Describing ways for people to make devices that implement patented methods, no matter how simple it is to turn it from 'diagram' to 'device', is legal. And source code has consistently been held to be 'diagram'.
If corporations are people, aren't stockholders guilty of slavery?
It's a wholly owned subsidary of BMI... As in BMI/ASCAP?
It's the record companies again.
oops...
Seems like I accidentally hit the "uninstall" button of Shazam on my iPhone, accidentally rated it 1 star, and accidentally put down "malicious: patent infringement" as the reason for uninstalling.
99% of patents infringe on prior art. This statistic was made up on the spot.
Sure, the source code itself isn't infringing. But where is that source code? It's in RAM and/or on your disk or flash drive. And there's probably a claim akin to "A storage device containing software to implement the method of claim X". So now your own drive or RAM has become an infringing device.
(I only wish I was joking).
Funny you should mention railroads...
It's better to vote for what you want and not get it than to vote for what you don't want and get it.
- E. Debs
FOSS will still be around when these companies are long since swallowed up by the governments they pray to. People will still create, for good or for ill. It's part of our wiring. Some few people will desire to create for profit, and some of those will work for these immoral companies. However, that still leaves the majority of creators outside of any commercial entity. They may not cure cancer in a weekend, but they can certainly reproduce a silly algorithm.
I for one plan to archive the article. Perhaps I'll even try to recreate it. If it weren't for ridiclulous patents I would have just assumed that it would be there when I needed it. Instead, I feel the need to propigate the knowledge for future generations.

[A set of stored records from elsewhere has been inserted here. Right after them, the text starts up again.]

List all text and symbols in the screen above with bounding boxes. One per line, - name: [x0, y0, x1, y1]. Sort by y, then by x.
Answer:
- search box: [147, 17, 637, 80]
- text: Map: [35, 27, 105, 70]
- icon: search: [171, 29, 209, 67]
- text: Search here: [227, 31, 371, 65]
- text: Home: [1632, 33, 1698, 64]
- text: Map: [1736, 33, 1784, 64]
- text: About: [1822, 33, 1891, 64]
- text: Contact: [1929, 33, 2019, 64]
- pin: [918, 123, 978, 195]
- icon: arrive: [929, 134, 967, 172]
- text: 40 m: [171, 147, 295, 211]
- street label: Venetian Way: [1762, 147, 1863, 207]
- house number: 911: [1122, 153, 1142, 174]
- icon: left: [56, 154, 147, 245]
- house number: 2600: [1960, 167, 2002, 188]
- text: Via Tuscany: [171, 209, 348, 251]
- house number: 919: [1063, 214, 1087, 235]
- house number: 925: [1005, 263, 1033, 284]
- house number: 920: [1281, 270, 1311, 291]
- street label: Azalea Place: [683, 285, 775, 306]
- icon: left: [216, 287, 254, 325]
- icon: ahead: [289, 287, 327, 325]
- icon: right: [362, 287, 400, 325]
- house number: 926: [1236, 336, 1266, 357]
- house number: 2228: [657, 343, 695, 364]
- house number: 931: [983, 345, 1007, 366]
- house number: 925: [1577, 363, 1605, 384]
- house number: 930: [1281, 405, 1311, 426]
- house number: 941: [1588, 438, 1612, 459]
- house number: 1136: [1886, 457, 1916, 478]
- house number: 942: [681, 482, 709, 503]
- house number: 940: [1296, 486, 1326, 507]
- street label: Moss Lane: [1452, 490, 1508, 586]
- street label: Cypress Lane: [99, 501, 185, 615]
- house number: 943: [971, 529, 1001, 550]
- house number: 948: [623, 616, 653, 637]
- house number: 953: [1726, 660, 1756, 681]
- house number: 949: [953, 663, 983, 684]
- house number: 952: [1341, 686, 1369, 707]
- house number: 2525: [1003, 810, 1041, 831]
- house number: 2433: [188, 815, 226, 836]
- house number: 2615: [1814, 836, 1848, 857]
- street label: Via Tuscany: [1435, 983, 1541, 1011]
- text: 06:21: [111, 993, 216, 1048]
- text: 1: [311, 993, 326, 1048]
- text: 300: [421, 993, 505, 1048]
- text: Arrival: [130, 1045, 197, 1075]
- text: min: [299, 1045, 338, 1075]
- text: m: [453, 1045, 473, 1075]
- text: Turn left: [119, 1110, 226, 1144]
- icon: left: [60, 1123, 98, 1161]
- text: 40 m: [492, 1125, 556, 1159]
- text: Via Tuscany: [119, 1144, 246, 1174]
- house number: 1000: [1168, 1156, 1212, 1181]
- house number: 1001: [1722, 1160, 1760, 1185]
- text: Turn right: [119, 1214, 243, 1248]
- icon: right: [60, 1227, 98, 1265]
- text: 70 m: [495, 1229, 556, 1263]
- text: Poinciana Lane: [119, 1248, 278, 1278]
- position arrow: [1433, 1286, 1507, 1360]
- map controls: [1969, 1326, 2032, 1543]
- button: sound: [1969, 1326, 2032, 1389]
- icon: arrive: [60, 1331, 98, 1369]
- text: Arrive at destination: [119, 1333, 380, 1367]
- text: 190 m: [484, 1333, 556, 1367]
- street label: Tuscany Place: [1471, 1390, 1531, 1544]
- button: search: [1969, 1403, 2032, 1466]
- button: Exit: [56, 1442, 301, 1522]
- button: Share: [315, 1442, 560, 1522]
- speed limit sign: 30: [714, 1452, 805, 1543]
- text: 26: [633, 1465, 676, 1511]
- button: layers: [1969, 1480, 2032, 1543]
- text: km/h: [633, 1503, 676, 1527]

There are 10 commandments: 01)Thou shalt love the Lord Thy God 10)Thou shalt love thy neighbour as thyself.Matt22:34-40
What I don't get is that Music Brains Picard has had music fingerprinting for years and it's always been opensource. I got Shazam the day it was released because I thought it'd be cool to have that feature mobile, and it has been. So how can they claim a patent on old tech that they weren't even close to being the inventor of?
Sorry for AC.
When was the patent filed? When I was applying to universities, I visited a few on open days, and they took us around their research labs. This would be back around 1998, and Southampton had a project that did exactly this. If the patent was filed any time after this, there is prior art.